Я ездил на родину с Урала и из Вологодчины в последнее время довольно часто. Бывал в родной деревне, плавал по Енисею до Игарки, живал у брата в большом даже по сибирским масштабам селе Ярцево, по тайге хаживал, с рыбаками общался и однажды решил написать что-то наподобие путевых заметок, но расписался и вместо очерков получилось повествование в рассказах — «Царь-рыба».
Одновременно я работал над книгой «Последний поклон» и уже по приезде на родину, через сорок с лишним лет закончил ее.
Доводилось мне уже в нынешние времена бывать в местах, которые я описывал в «Царь-рыбе», одно время даже возникло желание написать книгу под названием «По следам Царь-рыбы», но когда я вник в сегодняшнюю жизнь, посмотрел «следы», оставленные в Сибири человеком за прошедшие четверть века, пришел в полнейшее смятение — Сибирь подхватила «эстафету» — так увесисто и цветисто называют газетчики, от разгромленного Урала и уничтожалась с размахом и теми масштабами, которые свойственны только нашему могучему государству, его безответственному, пустобрешному руководству и совершенно оголтело, разнузданно ведущему себя народу, который способнее бы назвать сбродом иль — по-большевистски броско — пролетариатом. Это и есть сброд, тупой и беспощадный.
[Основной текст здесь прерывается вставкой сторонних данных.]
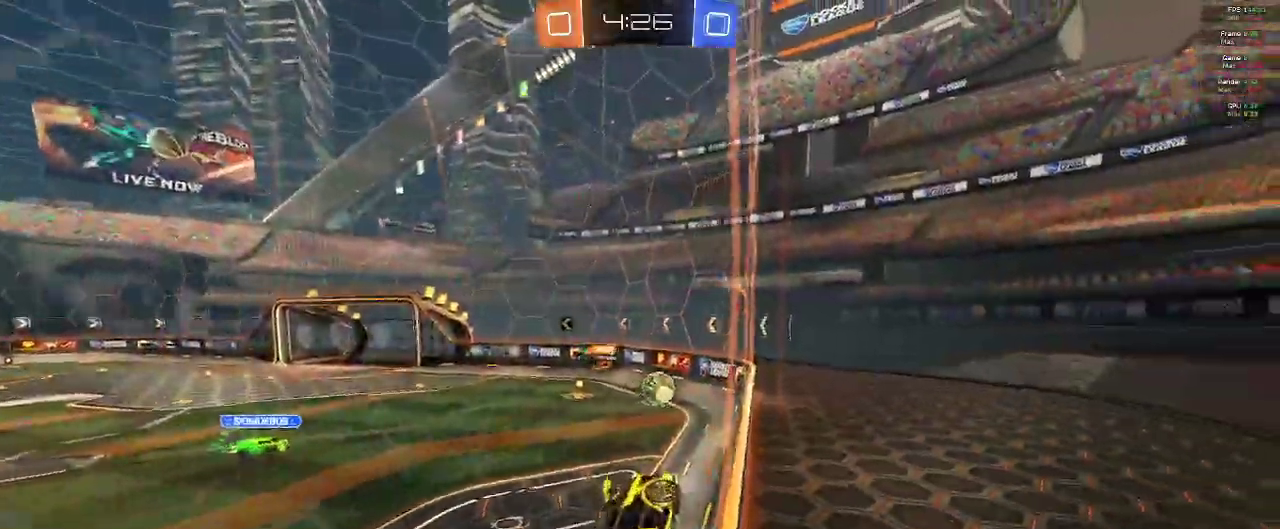
{"buttons": ["R2"], "left_stick": "right", "right_stick": "center", "events": []}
К сорока пяти годам, как это происходит со многими русскими охотниками, я «остыл», ружье в руки брал только по необходимости. Первое время я ездил со вновь приобретенными товарищами на Красноярское водохранилище — порыбачить и за грибами.
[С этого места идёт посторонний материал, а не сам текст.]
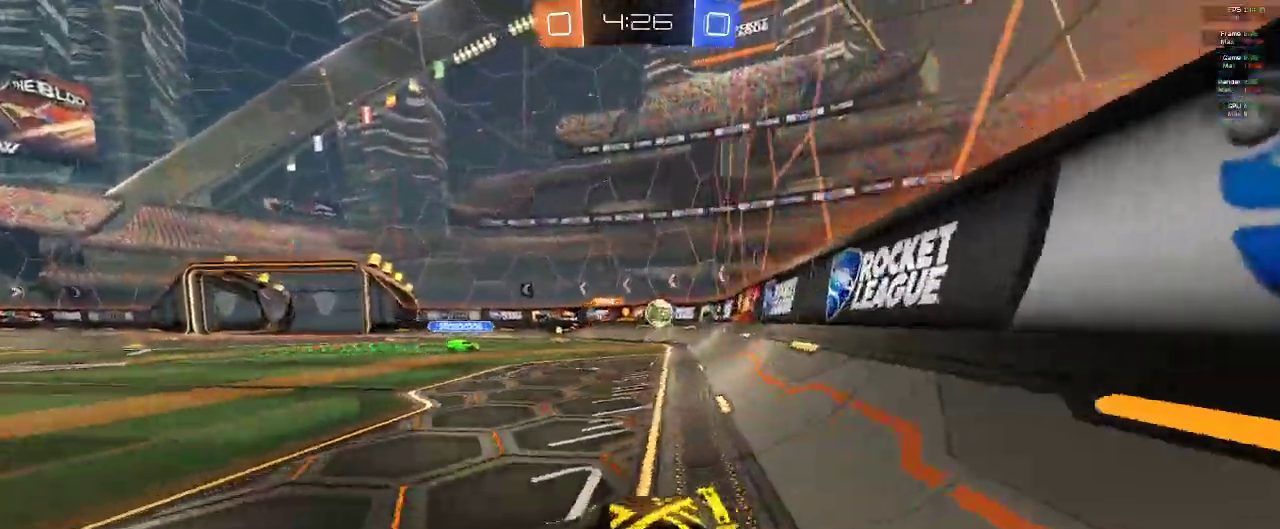
{"buttons": ["R2"], "left_stick": "right", "right_stick": "center", "events": []}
Я был несколько раз на строительстве самой могучей в мире Красноярской ГЭС во время ее возведения и однажды встретил там отряд строителей, приехавших заключать договор с красноярцами из Братска. Они оказались моими старыми знакомыми по строительству Камской ГЭС, под Пермью, и я спросил их, какие изменения произошли в работе по сравнению с так варварски по отношению к природе построенной на Урале ГЭС? Учтен ли разорительный, страшный опыт прошлого строительства? И ответили мне бывшие строители Камской ГЭС, что та гидростанция на пятьсот тысяч ватт, а Братская и Красноярская ГЭС возводятся на пять с лишним миллионов, соответственно и бардак здесь больше на пять с лишним миллионов.